▼
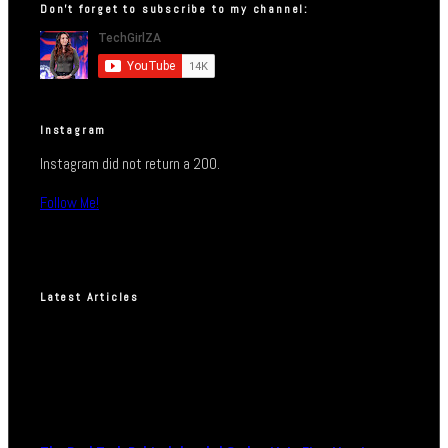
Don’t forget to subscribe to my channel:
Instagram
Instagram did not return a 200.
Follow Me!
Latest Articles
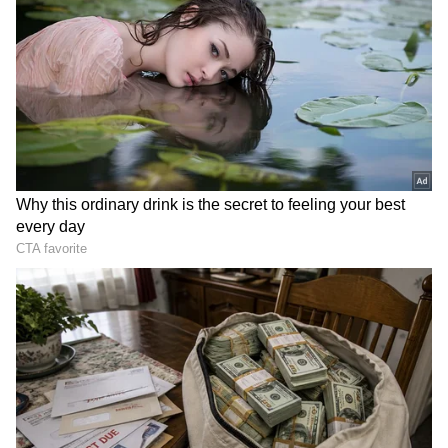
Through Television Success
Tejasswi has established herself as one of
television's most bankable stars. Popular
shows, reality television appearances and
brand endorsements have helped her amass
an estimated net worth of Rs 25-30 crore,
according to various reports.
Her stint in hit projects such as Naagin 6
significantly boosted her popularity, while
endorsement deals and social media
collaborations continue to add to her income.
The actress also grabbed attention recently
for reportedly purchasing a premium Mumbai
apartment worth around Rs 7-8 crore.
▲
▼
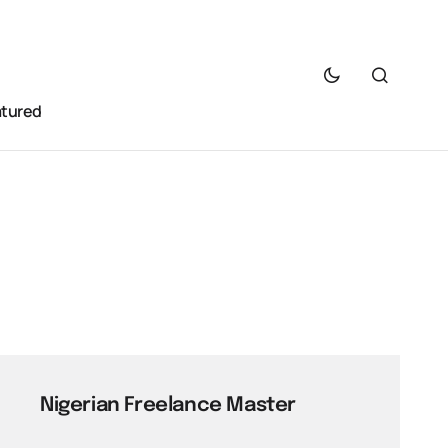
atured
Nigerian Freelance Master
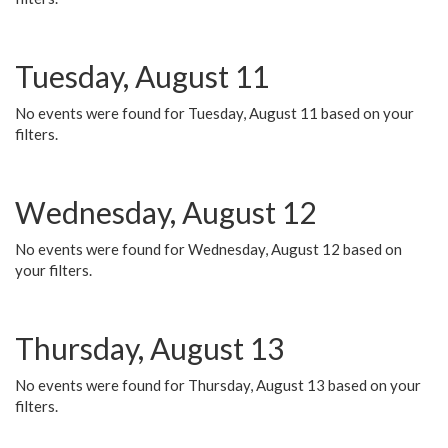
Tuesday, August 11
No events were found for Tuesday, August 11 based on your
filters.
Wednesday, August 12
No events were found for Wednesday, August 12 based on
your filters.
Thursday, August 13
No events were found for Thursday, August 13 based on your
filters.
▲
▼
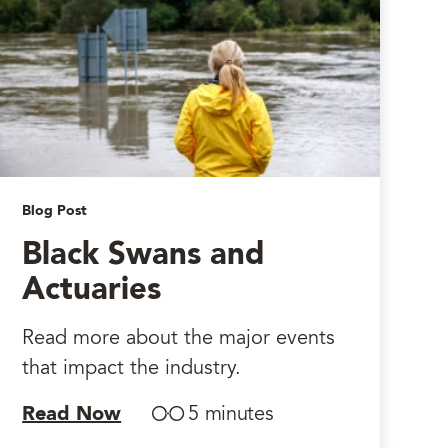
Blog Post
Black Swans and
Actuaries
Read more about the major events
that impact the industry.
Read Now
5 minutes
▲
### The problem
Will you return exactly the lines above from the one with "brand endorsements have helped her amass" down to the one with "endorsement deals and social media", counting both as part of the range?

### Result for this exercise
brand endorsements have helped her amass
an estimated net worth of Rs 25-30 crore,
according to various reports.
Her stint in hit projects such as Naagin 6
significantly boosted her popularity, while
endorsement deals and social media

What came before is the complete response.